Laura Kasischke est née en 1961 dans l’État du Michigan. Elle est l’auteure d’une dizaine de romans, dont Rêves de garçons, La Couronne verte, À moi pour toujours, qui a reçu le prix Lucioles des lecteurs en 2008, A Suspicious River et La Vie devant ses yeux, tous deux adaptés au cinéma, ou encore Esprit d’hiver, finaliste des prix Femina et Médicis étrangers en 2013, et lauréat du Grand Prix des lectrices de Elle 2014. Elle est également l’auteure d’un recueil de nouvelles, Si un inconnu vous aborde, ainsi que de poèmes, publiés dans de nombreuses revues, pour lesquels elle a notamment remporté un Hopwood Award et la bourse MacDowell. Sa poésie est traduite en français sous le titre Mariées rebelles.  Laura Kasischke enseigne l’art du roman à Ann Arbor et vit toujours dans le Michigan.
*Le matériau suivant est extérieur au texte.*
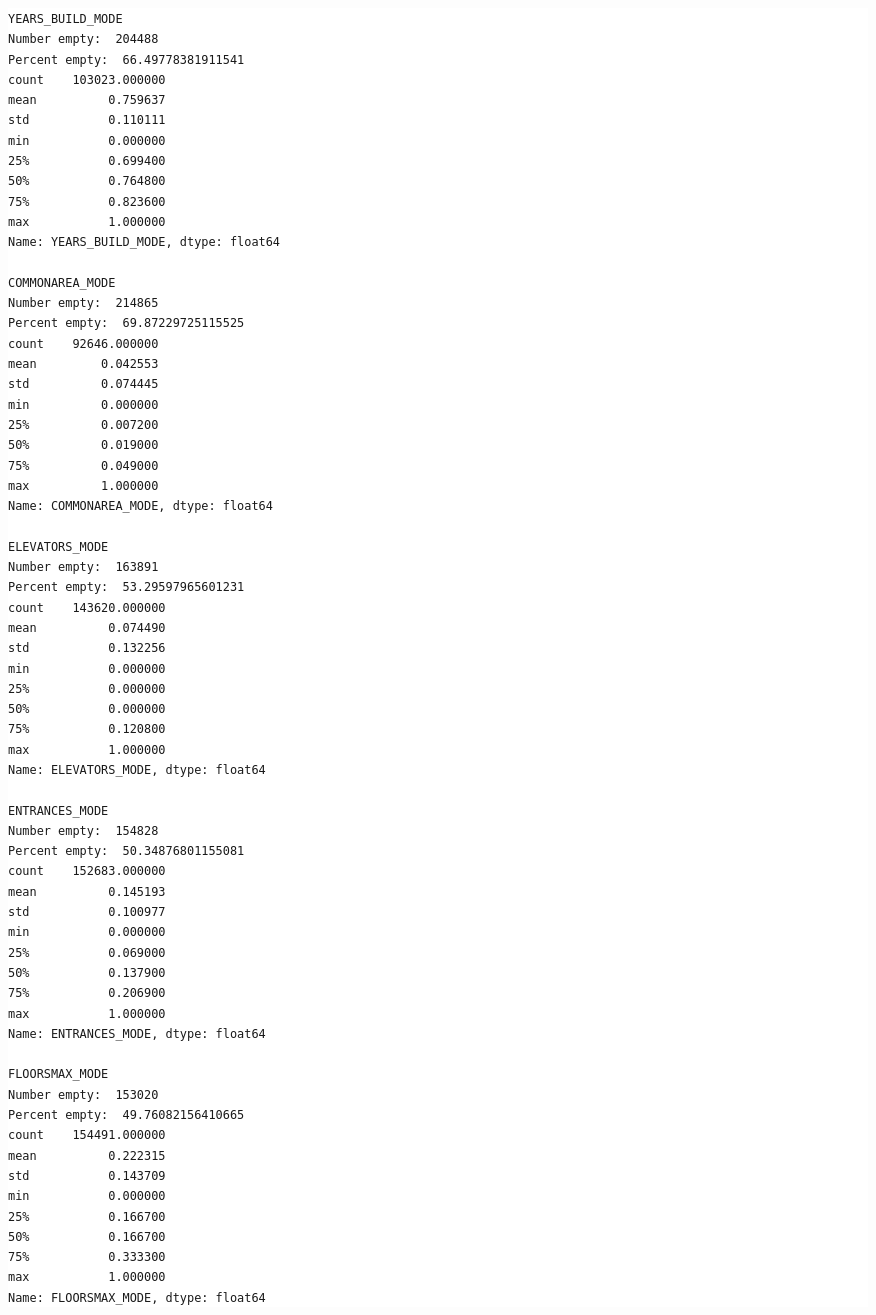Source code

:     YEARS_BUILD_MODE
    Number empty:  204488
    Percent empty:  66.49778381911541
    count    103023.000000
    mean          0.759637
    std           0.110111
    min           0.000000
    25%           0.699400
    50%           0.764800
    75%           0.823600
    max           1.000000
    Name: YEARS_BUILD_MODE, dtype: float64
    
    COMMONAREA_MODE
    Number empty:  214865
    Percent empty:  69.87229725115525
    count    92646.000000
    mean         0.042553
    std          0.074445
    min          0.000000
    25%          0.007200
    50%          0.019000
    75%          0.049000
    max          1.000000
    Name: COMMONAREA_MODE, dtype: float64
    
    ELEVATORS_MODE
    Number empty:  163891
    Percent empty:  53.29597965601231
    count    143620.000000
    mean          0.074490
    std           0.132256
    min           0.000000
    25%           0.000000
    50%           0.000000
    75%           0.120800
    max           1.000000
    Name: ELEVATORS_MODE, dtype: float64
    
    ENTRANCES_MODE
    Number empty:  154828
    Percent empty:  50.34876801155081
    count    152683.000000
    mean          0.145193
    std           0.100977
    min           0.000000
    25%           0.069000
    50%           0.137900
    75%           0.206900
    max           1.000000
    Name: ENTRANCES_MODE, dtype: float64
    
    FLOORSMAX_MODE
    Number empty:  153020
    Percent empty:  49.76082156410665
    count    154491.000000
    mean          0.222315
    std           0.143709
    min           0.000000
    25%           0.166700
    50%           0.166700
    75%           0.333300
    max           1.000000
    Name: FLOORSMAX_MODE, dtype: float64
Céline Leroy est traductrice d’auteurs appelés à figurer longtemps dans le panthéon de la littérature américaine (entre autres Laura Kasischke dont le roman Eden Springs est paru récemment aux éditions Page à Page), de grands oubliés (Don Carpenter chez Cambourakis) ou d’essayistes féministes (en tête Rebecca Solnit, chez L’Olivier). Dans un entretien pour le blog Aires Libres en 2020, elle déclare : Je suis devenue traductrice à cause d’une passion pour la littérature, les langues et l’édition avant tout, et ensuite à cause d’une haine très enracinée de la hiérarchie, des horaires de bureau et des bureaux eux-mêmes. Être traductrice, c’est s’autoriser à jouir de sa misanthropie pour pouvoir être vraiment utile au collectif (et je me réjouis chaque jour de ce paradoxe). J’adore être un maillon de la chaîne du livre, participer au travail d’équipe qu’est la réalisation d’un livre tout en étant libre de mon temps et en limitant le nombre de personnes à qui je dois rendre des comptes (en général ça se résume à l’auteur, l’éditeur et moi-même).